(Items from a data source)

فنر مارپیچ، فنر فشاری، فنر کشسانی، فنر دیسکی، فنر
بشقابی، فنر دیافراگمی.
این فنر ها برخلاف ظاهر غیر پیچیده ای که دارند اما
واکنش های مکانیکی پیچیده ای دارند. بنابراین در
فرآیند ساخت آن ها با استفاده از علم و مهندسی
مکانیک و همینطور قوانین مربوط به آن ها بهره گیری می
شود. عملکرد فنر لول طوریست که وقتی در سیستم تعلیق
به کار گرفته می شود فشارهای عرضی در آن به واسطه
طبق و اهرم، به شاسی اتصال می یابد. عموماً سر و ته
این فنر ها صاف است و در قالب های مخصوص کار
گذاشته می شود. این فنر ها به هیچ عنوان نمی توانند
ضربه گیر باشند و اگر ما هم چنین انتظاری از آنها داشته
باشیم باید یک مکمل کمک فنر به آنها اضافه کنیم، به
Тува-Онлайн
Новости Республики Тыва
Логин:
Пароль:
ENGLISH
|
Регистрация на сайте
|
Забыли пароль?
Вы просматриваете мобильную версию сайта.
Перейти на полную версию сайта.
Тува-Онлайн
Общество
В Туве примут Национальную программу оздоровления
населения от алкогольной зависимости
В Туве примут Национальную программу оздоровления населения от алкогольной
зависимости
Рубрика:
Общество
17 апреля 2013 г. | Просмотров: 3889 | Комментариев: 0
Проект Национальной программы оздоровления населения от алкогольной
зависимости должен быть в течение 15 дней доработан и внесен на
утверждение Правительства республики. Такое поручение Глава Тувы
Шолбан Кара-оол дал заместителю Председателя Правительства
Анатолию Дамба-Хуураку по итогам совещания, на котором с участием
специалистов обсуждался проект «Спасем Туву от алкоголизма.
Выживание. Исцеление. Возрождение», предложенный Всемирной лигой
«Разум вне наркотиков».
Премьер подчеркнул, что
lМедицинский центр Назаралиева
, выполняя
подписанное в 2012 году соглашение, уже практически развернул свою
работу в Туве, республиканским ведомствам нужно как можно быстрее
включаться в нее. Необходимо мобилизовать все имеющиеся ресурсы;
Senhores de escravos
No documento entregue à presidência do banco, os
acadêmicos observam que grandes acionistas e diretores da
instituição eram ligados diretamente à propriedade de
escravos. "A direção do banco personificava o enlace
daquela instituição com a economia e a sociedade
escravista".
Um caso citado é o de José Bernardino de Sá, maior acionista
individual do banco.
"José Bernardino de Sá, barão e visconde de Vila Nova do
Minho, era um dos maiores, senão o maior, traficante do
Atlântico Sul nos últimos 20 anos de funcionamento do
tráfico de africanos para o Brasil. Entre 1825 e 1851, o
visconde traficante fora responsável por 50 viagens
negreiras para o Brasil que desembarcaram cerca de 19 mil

Prompt: Replace "Тува-Онлайн" with "Tuva-Online" in everything from the start of the rows down to and including the line that contains "No documento entregue", and give those lines again with all else unchanged.

Completed task:
فنر مارپیچ، فنر فشاری، فنر کشسانی، فنر دیسکی، فنر
بشقابی، فنر دیافراگمی.
این فنر ها برخلاف ظاهر غیر پیچیده ای که دارند اما
واکنش های مکانیکی پیچیده ای دارند. بنابراین در
فرآیند ساخت آن ها با استفاده از علم و مهندسی
مکانیک و همینطور قوانین مربوط به آن ها بهره گیری می
شود. عملکرد فنر لول طوریست که وقتی در سیستم تعلیق
به کار گرفته می شود فشارهای عرضی در آن به واسطه
طبق و اهرم، به شاسی اتصال می یابد. عموماً سر و ته
این فنر ها صاف است و در قالب های مخصوص کار
گذاشته می شود. این فنر ها به هیچ عنوان نمی توانند
ضربه گیر باشند و اگر ما هم چنین انتظاری از آنها داشته
باشیم باید یک مکمل کمک فنر به آنها اضافه کنیم، به
Tuva-Online
Новости Республики Тыва
Логин:
Пароль:
ENGLISH
|
Регистрация на сайте
|
Забыли пароль?
Вы просматриваете мобильную версию сайта.
Перейти на полную версию сайта.
Tuva-Online
Общество
В Туве примут Национальную программу оздоровления
населения от алкогольной зависимости
В Туве примут Национальную программу оздоровления населения от алкогольной
зависимости
Рубрика:
Общество
17 апреля 2013 г. | Просмотров: 3889 | Комментариев: 0
Проект Национальной программы оздоровления населения от алкогольной
зависимости должен быть в течение 15 дней доработан и внесен на
утверждение Правительства республики. Такое поручение Глава Тувы
Шолбан Кара-оол дал заместителю Председателя Правительства
Анатолию Дамба-Хуураку по итогам совещания, на котором с участием
специалистов обсуждался проект «Спасем Туву от алкоголизма.
Выживание. Исцеление. Возрождение», предложенный Всемирной лигой
«Разум вне наркотиков».
Премьер подчеркнул, что
lМедицинский центр Назаралиева
, выполняя
подписанное в 2012 году соглашение, уже практически развернул свою
работу в Туве, республиканским ведомствам нужно как можно быстрее
включаться в нее. Необходимо мобилизовать все имеющиеся ресурсы;
Senhores de escravos
No documento entregue à presidência do banco, os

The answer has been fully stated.